Home > Cool Tech > Graphene’s latest miracle? The ability to…

Graphene’s latest miracle? The ability to detect cancer cells

This is a great year for graphene researchers, who have identified astonishing new applications for the amazing wonder material seemingly every week.

The latest? The fact that it turns out to be pretty darn good at cancer detection, thereby hinting at the possibility of a future noninvasive tool for early diagnosis.

The work was carried out by scientists at the University of Illinois at Chicago, who placed brain cells (astrocytes) taken from mice onto a graphene sheet, comprising a one-atom-thick layer of carbon atoms, and found that the sheet was able to distinguish between a single cancerous cell (glioblastoma or GMB cell) and a normal cell.

“What we’ve shown is that a graphene-based system can detect the activity of a cell, and by doing that we can differentiate between a cancer cell and a normal cell,” Vikas Berry, associate professor and head of chemical engineering at UIC, told Digital Trends. “That’s because a cancer cell is hyperactive and has a different biochemistry on its surface and degree of activity that it exhibits. Based on the activity of the cell, we are able to make our differentiation.”

The amazing cancer-detecting abilities of graphene relate to its impressive electrical conductivity. When exposed to a hyperactive cancerous cell, the electric field around the cell pushed away electrons in the graphene’s shared electron cloud. This changes the vibration energy of the carbon atoms: something which can be studied using ultra-high resolution vibration energy mapping. As a result, the researchers were able to tell what kind of cell the graphene was interfacing with.

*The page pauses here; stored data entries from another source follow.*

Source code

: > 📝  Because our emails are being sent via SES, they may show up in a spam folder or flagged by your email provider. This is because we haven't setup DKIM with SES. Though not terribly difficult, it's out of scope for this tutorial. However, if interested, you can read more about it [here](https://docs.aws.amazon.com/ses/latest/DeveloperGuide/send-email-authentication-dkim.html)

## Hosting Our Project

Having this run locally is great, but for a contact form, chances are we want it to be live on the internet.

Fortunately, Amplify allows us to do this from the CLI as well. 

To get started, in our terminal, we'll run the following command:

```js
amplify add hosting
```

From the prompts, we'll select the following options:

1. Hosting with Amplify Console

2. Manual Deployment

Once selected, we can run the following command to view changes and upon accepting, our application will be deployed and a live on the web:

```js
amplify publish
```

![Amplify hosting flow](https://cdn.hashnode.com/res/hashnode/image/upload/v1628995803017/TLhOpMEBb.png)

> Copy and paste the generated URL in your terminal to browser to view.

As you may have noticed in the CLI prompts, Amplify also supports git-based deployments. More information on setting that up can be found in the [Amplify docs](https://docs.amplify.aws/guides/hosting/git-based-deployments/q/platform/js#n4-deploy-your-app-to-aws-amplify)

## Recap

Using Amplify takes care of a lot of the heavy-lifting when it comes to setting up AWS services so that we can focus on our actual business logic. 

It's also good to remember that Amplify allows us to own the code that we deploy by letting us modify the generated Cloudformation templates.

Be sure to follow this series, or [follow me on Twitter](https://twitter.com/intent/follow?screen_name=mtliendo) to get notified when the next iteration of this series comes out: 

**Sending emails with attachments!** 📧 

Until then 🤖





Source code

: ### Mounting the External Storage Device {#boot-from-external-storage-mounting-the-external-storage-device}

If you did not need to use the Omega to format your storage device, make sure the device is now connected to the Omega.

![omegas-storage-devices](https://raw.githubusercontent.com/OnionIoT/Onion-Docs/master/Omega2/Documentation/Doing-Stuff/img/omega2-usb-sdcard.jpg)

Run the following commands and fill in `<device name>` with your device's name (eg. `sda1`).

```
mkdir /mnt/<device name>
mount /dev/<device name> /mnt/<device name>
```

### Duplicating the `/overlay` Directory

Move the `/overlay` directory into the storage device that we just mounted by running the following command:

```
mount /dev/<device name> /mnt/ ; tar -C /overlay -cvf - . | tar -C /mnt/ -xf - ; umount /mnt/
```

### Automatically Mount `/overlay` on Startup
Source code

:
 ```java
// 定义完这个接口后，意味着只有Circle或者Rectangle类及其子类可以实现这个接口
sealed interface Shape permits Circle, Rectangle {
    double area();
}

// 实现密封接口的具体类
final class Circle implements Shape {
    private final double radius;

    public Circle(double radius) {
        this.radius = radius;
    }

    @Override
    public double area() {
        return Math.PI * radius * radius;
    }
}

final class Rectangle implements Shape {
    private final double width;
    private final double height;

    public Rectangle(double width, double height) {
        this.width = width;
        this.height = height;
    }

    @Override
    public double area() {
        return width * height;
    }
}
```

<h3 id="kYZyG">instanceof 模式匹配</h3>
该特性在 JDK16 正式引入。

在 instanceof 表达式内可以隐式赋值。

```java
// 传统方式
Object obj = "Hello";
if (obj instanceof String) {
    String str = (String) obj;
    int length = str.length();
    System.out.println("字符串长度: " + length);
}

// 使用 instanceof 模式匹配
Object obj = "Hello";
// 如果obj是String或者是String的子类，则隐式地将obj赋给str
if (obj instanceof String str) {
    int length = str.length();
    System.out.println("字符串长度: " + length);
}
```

“It’s an incredibly sensitive mechanism for detection,” Berry continued.

It’s exciting stuff, and could have significant real-world impacts. At present, however, it’s still a long way from clinical use. However, the researchers are hoping to expand beyond mouse trials to human patient biopsies in the future. They also hope that the same approach could be used to distinguish between different types of bacteria, and also identify sickle cells.